Every great story deserves an engaged audience.
It’s a philosophy we deeply believe in at PondelWilkinson – So much so it’s splashed across our website banner and written on the back of our business cards.
And it rings true regardless of market conditions, even in bear markets, when the value of equities or other investments dip 20 percent or more from recent highs.
That happened around mid-June on the S&P 500, and while there’s little companies specifically can do to calm market forces, taking a proactive, non-promotional stance is the best course, according to PondelWilkinson CEO Roger Pondel.
“Retreating or staying purposely quiet is not a strategy that works,” he asserts. “Astute investors have their antennae up now, looking for good companies.”
In a bear market, investors go into safer stocks, explains PondelWilkinson Vice President Judy Lin Sfetcu, who adds some historical context to highlight her point.
During the dark months of the financial crisis of 2007 and 2008, when the S&P sank nearly 52%, investors flocked to companies with solid financials and established track records, abandoning companies teetering on insolvency.
“If a company has a good balance sheet, they should be messaging that to investors and Wall Street,” Sfetcu says.
Managing Director Laurie Berman views this bear market more as a reflection of investor sentiment, than company specifics, and a recent tally by FactSet provides some data points to back that up.
Through July 22, 2022, 68 percent of S&P companies in Q2 reported a positive EPS surprise, while 65 percent of S&P companies reported a positive revenue surprise.
Granted it was a small sample size (21 percent of total company results), but undoubtedly good quarterly metrics by several publicly traded companies.
Yet, as of press time, the S&P was down just over 13 percent for the year. The tech-heavy Nasdaq, down 21 percent this year, closed with the worst six month start on record, losing nearly 30 percent of its value through June, according to Yahoo Finance.

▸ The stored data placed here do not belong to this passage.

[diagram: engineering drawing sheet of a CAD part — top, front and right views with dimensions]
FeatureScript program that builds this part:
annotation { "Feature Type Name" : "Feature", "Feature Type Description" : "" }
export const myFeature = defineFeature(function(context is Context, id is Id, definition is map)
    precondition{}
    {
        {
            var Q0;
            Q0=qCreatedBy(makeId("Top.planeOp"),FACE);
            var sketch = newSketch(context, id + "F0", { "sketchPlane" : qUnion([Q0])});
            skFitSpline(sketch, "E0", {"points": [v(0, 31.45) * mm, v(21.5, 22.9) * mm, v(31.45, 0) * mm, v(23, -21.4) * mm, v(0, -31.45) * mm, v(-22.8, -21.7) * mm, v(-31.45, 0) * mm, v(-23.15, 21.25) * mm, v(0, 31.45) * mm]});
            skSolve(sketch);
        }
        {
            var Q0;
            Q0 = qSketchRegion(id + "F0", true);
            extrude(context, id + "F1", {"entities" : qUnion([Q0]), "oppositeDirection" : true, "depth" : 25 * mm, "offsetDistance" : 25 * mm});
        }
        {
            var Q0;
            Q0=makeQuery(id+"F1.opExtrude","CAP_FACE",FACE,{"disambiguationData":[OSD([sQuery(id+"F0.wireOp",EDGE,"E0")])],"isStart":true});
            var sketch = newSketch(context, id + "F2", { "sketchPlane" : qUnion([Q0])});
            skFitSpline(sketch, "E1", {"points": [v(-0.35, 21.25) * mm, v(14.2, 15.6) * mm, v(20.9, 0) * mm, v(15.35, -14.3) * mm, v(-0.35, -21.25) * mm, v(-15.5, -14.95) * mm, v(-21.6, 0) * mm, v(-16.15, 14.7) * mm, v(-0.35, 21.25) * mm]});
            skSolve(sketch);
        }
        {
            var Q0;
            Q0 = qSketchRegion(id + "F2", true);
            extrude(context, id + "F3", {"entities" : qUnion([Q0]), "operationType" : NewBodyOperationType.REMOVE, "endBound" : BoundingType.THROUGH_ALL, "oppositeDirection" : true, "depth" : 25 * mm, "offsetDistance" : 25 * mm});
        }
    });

“If a company is being negatively impacted by macro issues, that company should be honest about what that means for its future, and importantly, what steps are being taken to try to insulate it, or use the macro issues to their advantage,” Berman suggests. “Highlighting certain areas that may give investors more confidence can be helpful.”
Analysts and other finance experts contend bear markets typically last between nine months and a year, so settle in for some continued volatility, especially as inflation, pandemic-led labor shortages, related supply chain constraints, and rising interest rates present ongoing challenges.
In the interim, here are a few more dos and don’ts to ponder:
- Think responsiveness and transparency.
- Message the company’s strengths: cash flow and balance sheet; client/customer relationships; resilience and history in prior down markets.
- Message if and how current economic conditions are creating change for the company, positive or negative, including decision-making.
- Be certain that investors hear regularly from c-suite executives, sometimes more than the CEO and CFO, on conference calls, non-deal roadshows (NDRs) and conference presentations.
- Court and know key investors and their concerns, not just about your company, but about their portfolios.
- Give investors reasons to hold your shares, or buy more.
- Don’t feel defensive about a falling stock price, particularly if the company is still performing well. Investors know the reason.
“Resist the temptation to over-promise about the future,” says Pondel. “Be proactive about reaching out to new investors and participating in NDRs and conferences. They are not a waste of time, even in a bear market.”
Consider this blog entry a primer to a larger discussion on investor sentiment, a key topic we’re aiming to further develop into a whitepaper this fall, with insightful take-aways to help public companies improve communication and messaging during volatile times.